[Items from a data source]
○ ○ ○
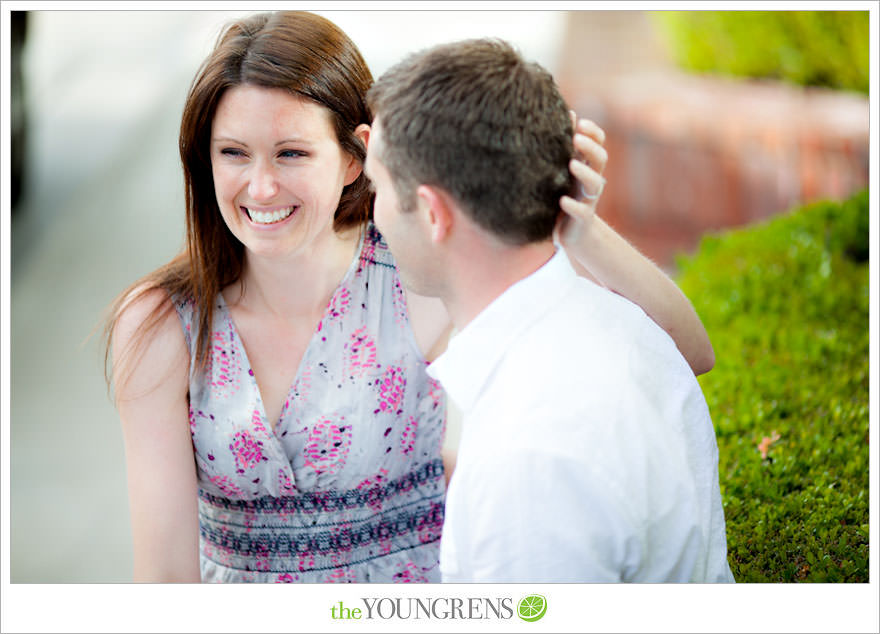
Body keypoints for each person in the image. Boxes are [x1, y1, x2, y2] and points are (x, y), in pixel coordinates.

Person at [105, 11, 715, 583]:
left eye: (291, 153)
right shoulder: (163, 324)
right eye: (233, 153)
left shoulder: (414, 272)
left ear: (355, 159)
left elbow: (679, 351)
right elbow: (164, 583)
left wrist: (573, 220)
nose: (260, 187)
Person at [364, 38, 735, 582]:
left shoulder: (529, 460)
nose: (373, 217)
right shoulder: (626, 321)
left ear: (431, 212)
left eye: (377, 185)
○ ○ ○
Work required: Work out the number of lines in the entries above that hold the word "right", giving the number without comment.

Solution to this problem: 4